The government also insisted in the request that neither the replacement servers nor the trap-and-trace device it would use to collect the IP addresses of infected machines would “acquire the content of any communications” on infected machines.
“Should the Government inadvertently acquire the content of any communication, it will destroy such communication upon recognition,” the government asserted.
In her decision granting the restraining order U.S. District Judge Vanessa Byrant wrote that, “Allowing Coreflood to continue running on the infected computers will cause a continuing and substantial injury to the owners and users of the infected computers, exposing them to a loss of privacy and an increased risk of further computer intrusions.”

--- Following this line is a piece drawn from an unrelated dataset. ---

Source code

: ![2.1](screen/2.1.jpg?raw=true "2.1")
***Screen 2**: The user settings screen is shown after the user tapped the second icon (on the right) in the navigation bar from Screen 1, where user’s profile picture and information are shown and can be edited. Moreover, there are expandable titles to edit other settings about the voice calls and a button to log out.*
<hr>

According to the government, this is the first case in the U.S. in which authorities have swapped out criminal servers for government servers in order to intercept communications between infected systems and the servers controlling them. The court filing notes that Dutch law enforcement used the same approach last year in order to disable the Bredolab botnet. In that case, Dutch authorities remotely installed and executed a program on infected machines to notify users that their systems were infected.
“These actions to mitigate the threat posed by the Coreflood botnet are the first of their kind in the United States and reflect our commitment to being creative and proactive in making the internet more secure,” said Shawn Henry, executive assistant director of the FBI’s Criminal, Cyber, Response and Services Branch, in a press release.
Coreflood has been around for nearly a decade infecting machines and is designed to log keystrokes to harvest usernames and passwords as well as financial information in order steal funds.
According to the government, between March 2009 and January 2010, one Coreflood command and control server held about 190 gigabytes of data stolen from more than 400,000 victim computers. The server controlled more than 2 million machines.
The botnet allowed criminals to loot $115,000 from the account of a real estate company in Michigan, according to the filing, as well as $78,000 from a South Carolina law firm.